Je sais que je m’inscris contre la mode si j’ajoute qu’une des raisons qui m’a fait choisir d’écrire Le Coup de Grâce est l’intrinsèque noblesse de ses personnages. Il faut s’entendre sur le sens de ce mot, qui signifie pour moi absence totale de calculs intéressés. Je n’ignore pas qu’il y a une sorte de dangereuse équivoque à parler de noblesse dans un livre dont les trois principaux personnages appartiennent à une caste privilégiée dont ils sont les derniers représentants. Nous savons trop que les deux notions de noblesse morale et d’aristocratie de classe ne se superposent pas toujours, tant s’en faut. On tomberait d’autre part dans le préjugé populaire actuel en refusant d’admettre que l’idéal de noblesse du sang, si factice qu’il soit, a parfois favorisé dans certaines natures le développement d’une indépendance ou d’une fierté, d’une fidélité ou d’un désintéressement qui, par définition, sont nobles. Cette essentielle dignité, que fort souvent la littérature contemporaine refuse par convention à ses personnages, est d’ailleurs si peu d’origine sociale qu’Éric, en dépit de ses préjugés, la concède à Grigori Loew et la dénie à l’habile Volkmar, qui est pourtant de son milieu et de son camp.

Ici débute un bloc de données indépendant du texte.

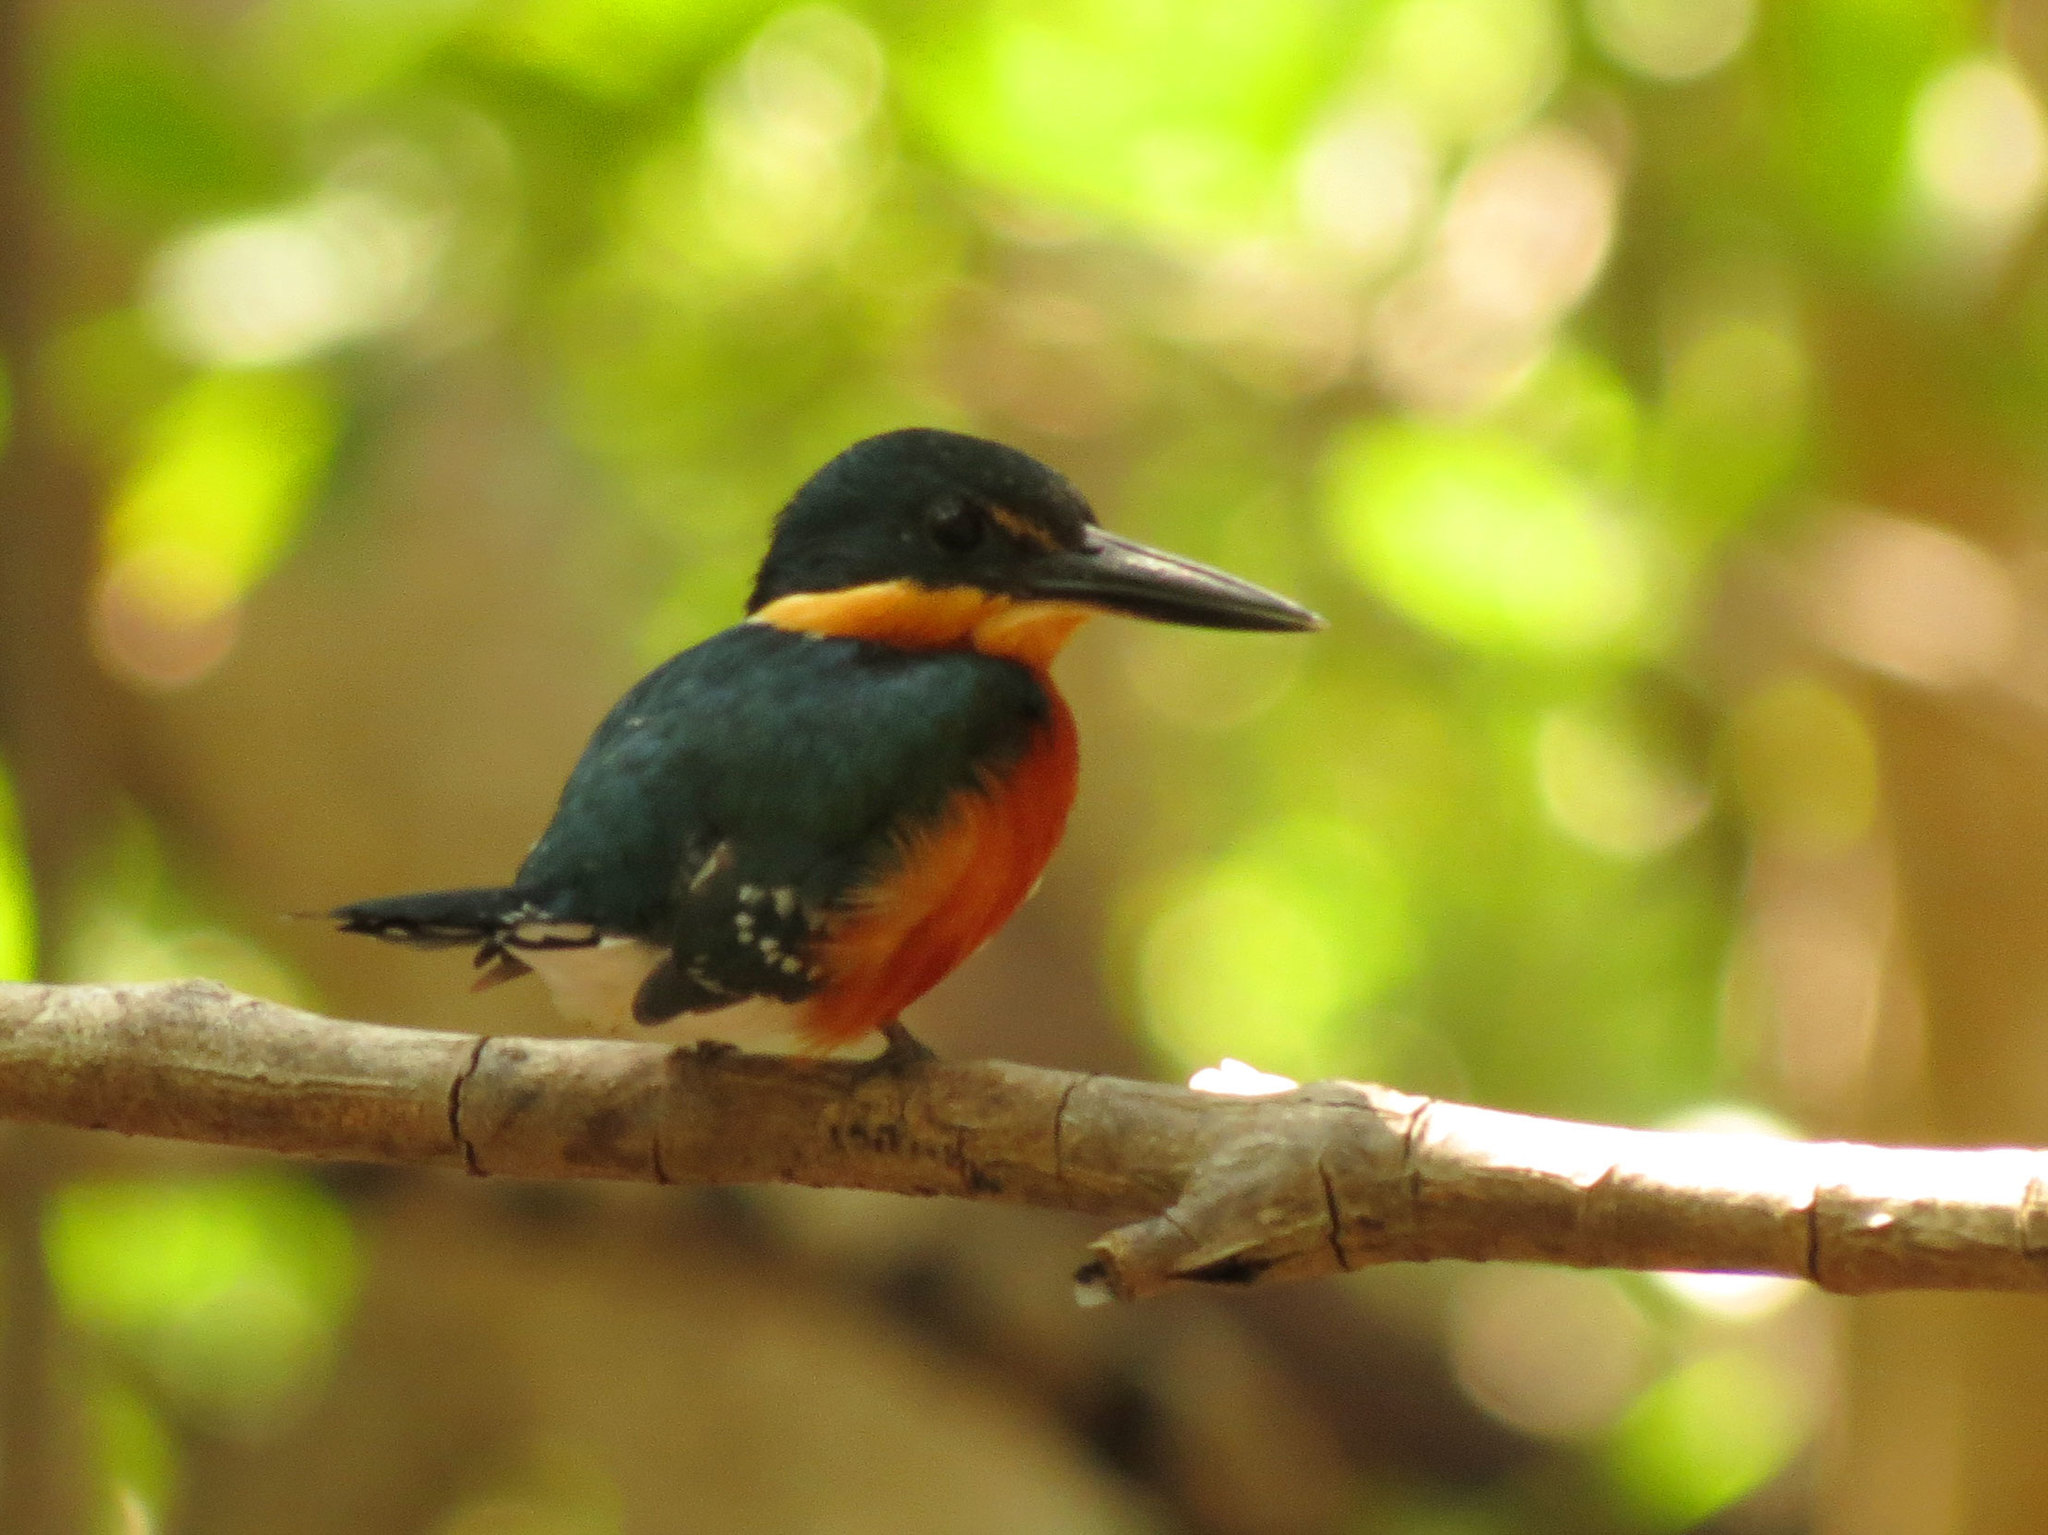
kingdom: Animalia
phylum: Chordata
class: Aves
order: Coraciiformes
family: Alcedinidae
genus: Chloroceryle
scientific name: Chloroceryle aenea
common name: American pygmy kingfisher
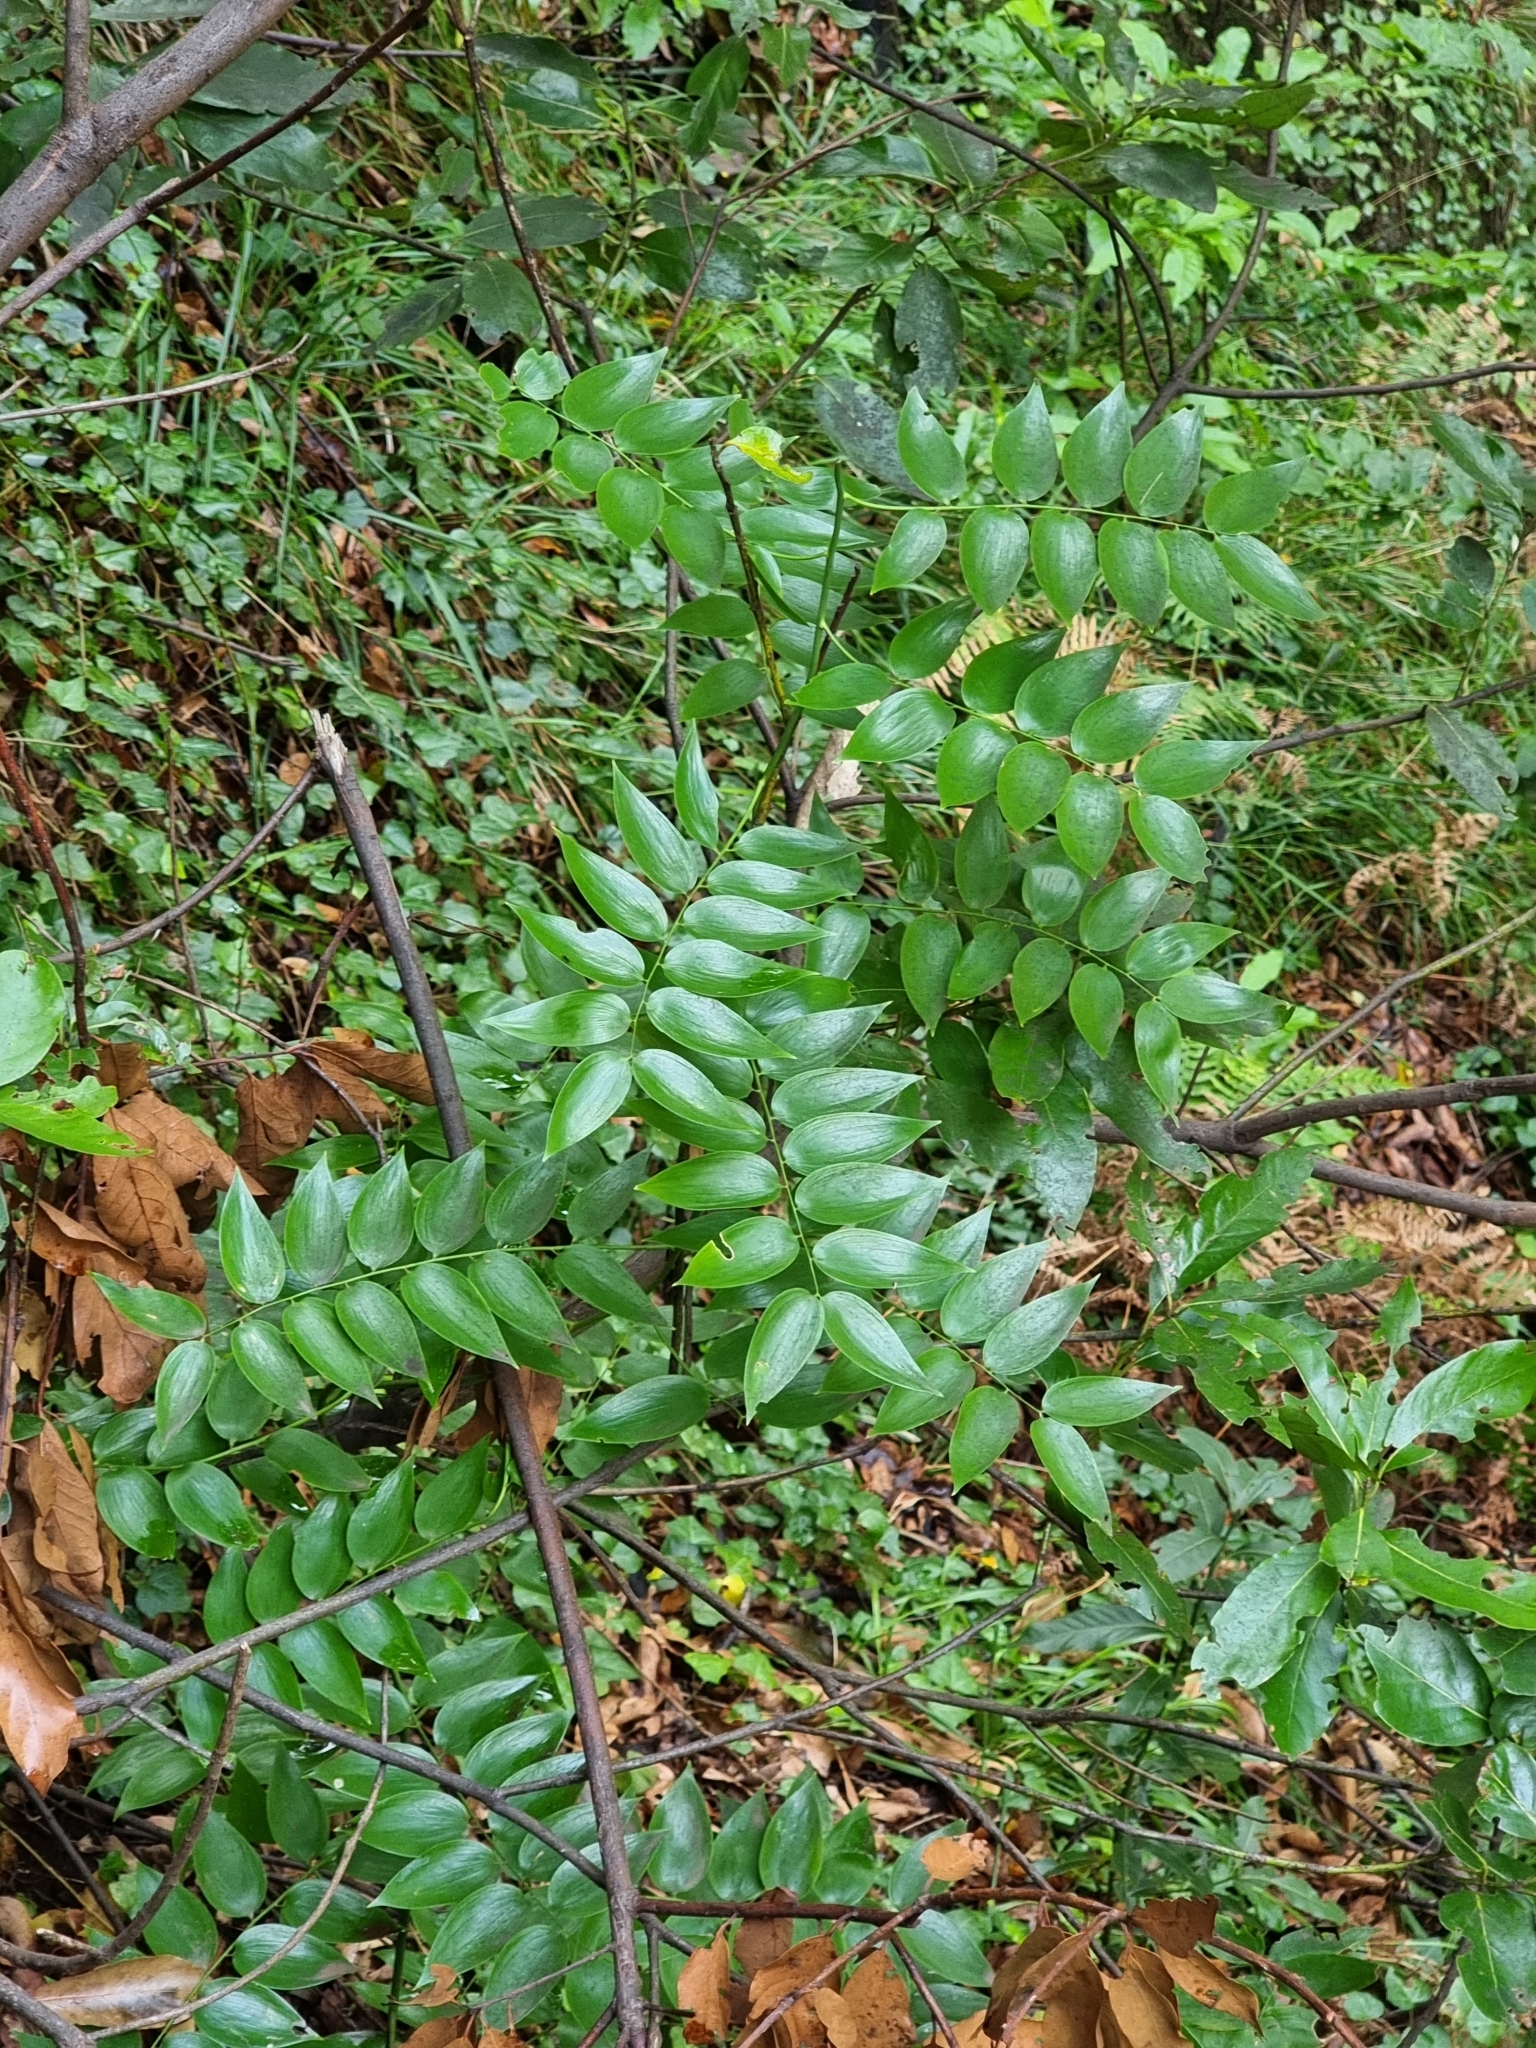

Avec le regret d’avoir ainsi à souligner ce qui devrait aller de soi, je crois devoir mentionner pour finir que Le Coup de Grâce n’a pour but d’exalter ou de discréditer aucun groupe ou aucune classe, aucun pays ou aucun parti. Le fait même que j’ai très délibérément donné à Éric von Lhomond un nom et des ancêtres français, peut-être pour pouvoir lui prêter cette âcre lucidité qui n’est pas spécialement une caractéristique germanique, s’oppose à l’interprétation qui consisterait à faire de ce personnage un portrait idéalisé, ou au contraire un portrait-charge, d’un certain type d’aristocrate ou d’officier allemand. C’est pour sa valeur de document humain (s’il en a), et non politique, que Le Coup de Grâce a été écrit, et c’est de cette façon qu’il doit être jugé.